GM benefits from automation system unification
Milford, MI —A family approach to automation software and hardware is expected to make a major equipment manufacturer’s products more durable and economical, while conserving energy, augmenting features, lowering costs, and easing integration of complex systems. Three levels of systems will be spread over multiple lines and models of machines, also adding safety and improving lifecycle costs of maintenance and troubleshooting. No matter what industry you’re in, you’ll likely see some of these machines daily. Among them are 18 General Motors 2006 model-year vehicle targets for new GM Powertrain family of control systems. GM’s Powertrain Controls business has about 650 computer system and software engineers at the company’s Proving Grounds located here. They developed three engine and two transmission control systems for GM’s portfolio of engines, transmissions, and hybrid propulsion systems.

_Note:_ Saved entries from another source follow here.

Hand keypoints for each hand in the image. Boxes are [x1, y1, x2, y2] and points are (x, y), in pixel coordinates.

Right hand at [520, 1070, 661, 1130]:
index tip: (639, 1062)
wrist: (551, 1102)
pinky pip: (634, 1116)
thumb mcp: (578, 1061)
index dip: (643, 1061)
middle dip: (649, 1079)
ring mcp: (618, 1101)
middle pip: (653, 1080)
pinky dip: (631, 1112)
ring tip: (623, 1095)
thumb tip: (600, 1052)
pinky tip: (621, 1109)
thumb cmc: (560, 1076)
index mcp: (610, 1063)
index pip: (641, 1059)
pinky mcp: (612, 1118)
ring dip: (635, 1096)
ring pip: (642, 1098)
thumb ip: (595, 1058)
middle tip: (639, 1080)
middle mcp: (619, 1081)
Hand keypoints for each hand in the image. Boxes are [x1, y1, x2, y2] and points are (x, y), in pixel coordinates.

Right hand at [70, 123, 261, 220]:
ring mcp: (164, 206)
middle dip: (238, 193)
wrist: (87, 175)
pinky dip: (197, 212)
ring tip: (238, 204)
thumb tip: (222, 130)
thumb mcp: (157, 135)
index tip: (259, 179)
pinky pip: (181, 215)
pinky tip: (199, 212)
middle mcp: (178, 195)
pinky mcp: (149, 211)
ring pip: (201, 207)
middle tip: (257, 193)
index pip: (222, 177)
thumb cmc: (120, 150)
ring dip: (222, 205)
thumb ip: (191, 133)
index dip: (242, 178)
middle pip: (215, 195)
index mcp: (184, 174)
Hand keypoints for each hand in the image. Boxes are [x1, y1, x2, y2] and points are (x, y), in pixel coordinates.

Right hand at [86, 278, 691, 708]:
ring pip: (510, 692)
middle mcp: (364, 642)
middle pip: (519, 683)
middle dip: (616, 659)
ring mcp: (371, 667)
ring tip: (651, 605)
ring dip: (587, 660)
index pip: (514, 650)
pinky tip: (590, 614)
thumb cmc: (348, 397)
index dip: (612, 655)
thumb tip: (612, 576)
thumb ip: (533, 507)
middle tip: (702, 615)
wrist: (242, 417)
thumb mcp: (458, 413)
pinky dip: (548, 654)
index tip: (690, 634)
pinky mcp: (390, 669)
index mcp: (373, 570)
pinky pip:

After the early August announcement of the new engine and transmission control system (to be applied across the majority of GM’s vehicle lineup), Control Engineering asked Dennis Bogden, director of GM Powertrain Electronics Engineering, about the changes. “For as many products as we produce, historically, we haven’t had much economy of scale across engine and transmission control systems.” Pooling efforts and expertise, the engineering teams employ more powerful digital processors, in real-time. “Shake and bake” advanced lifecycle testing shows that some of the new systems extend durability to two to three times the required 15-year life, Bogden said. The family strategy enables engineers to apply standard manufacturing and service procedures across the board, as well as quickly upgrade technology without disturbing other parts that will remain static. The new systems reduce design and test workload, simplify powertrain portfolio planning, and facilitate global volume sourcing.
Rich Taylor, executive director, Powertrain Electronics and Integration, explained about greater engineering challenges in a written statement, saying, “The new family approach enables greater software and component reuse to help reduce costs and improve quality. We also will be able to move to market more quickly and can focus our efforts more sharply on innovation and new technology.” Powertrain control modules manage such functions as fuel, throttle, ignition, emissions, shifting, and integrated functions such as trailer/towing modes, traction and stability control, air conditioning, antitheft systems, driver display information, speed/tachometer and more. Engineers will combine various activators and sensors to customize the systems to each model’s performance needs. The controllers also can be used in GM’s specialty vehicles. The first level control system handles the least complex engines and will begin to roll out in the 2007 model year. The mid-level system features the E38 32-bit engine controller and covers engines with features such as variable valve timing or displacement on demand, like the new 3.5L and 3.9L V-6 found in 2006 Chevrolet Impala and Monte Carlo. The top system uses the E67 32-bit engine controller and handles GM’s most sophisticated engines, such as the 4.4L Northstar V-8 SC found on the Cadillac STS-V and XLR-V.
Hardware and software groups at Powertrain Controls collaborate with each other and with suppliers to write product requirements, purchase components, and design the final product. The group created constant parameters within a controller family as it moves from one supplier to the next. These consolidated processes apply across functions and help maintain quality control, the company said. GM writes the software for the three new systems and uses one common software package that’s tuned to each application and uses standard interfacing with the controller hardware. Eric H. Gassenfeit, information officer, Global Powertrain, noted, “By collaborating with powertrain electronics and integration on their software build processes, the information technology team was able to create an IT environment that significantly improved software build time while simultaneously lowering infrastructure and support costs.” On the hardware side, the family strategy has led to identical packaging and mounting of each controller and the corresponding connectors in most GM vehicles. Computing power onboard vehicles, like in other machines, has increased dramatically. GM’s first computers went into vehicles in 1979 to meet U.S. emissions standards; the first one managed six functions. Today’s computers are 56 times faster than the originals and control more than 100 functions, GM said.
Virtual and real sensors
The three-part approach offers common system and design skills, providing a small, medium, and large feature set, first for gasoline engine management, Bogden explained. Virtual sensors create new measurements by analyzing existing ones, especially in locations where putting a sensor is difficult or impractical, he says, including for torque and ethanol measurements. Other project elements include CAN for the onboard network, cam phasers for engine control, super charging, multiple switching for oxygen sensors, closed-loop heater control, temperature measurement for exhaust, mass airflow, manifold pressure, knock detection, crank-position and speed misfire detection, cam position measurements with electronic encoders, electronic throttle control system drive by wire, throttle blade detection, and oil pressure measurements for clutches and transmission.
GM suppliers for onboard automation, controls, and instrumentation include: for controllers Delphi and Hitachi; for sensors and actuators, Bosch, Delphi, Denso, Honeywell, NGK, Siemens, and others; for microprocessors, Freescale Semiconductor; and for test equipment, Etas, Lauterbach, and dSpace. Powertrain Controls group has received 197 patents in the past 10 years, GM noted.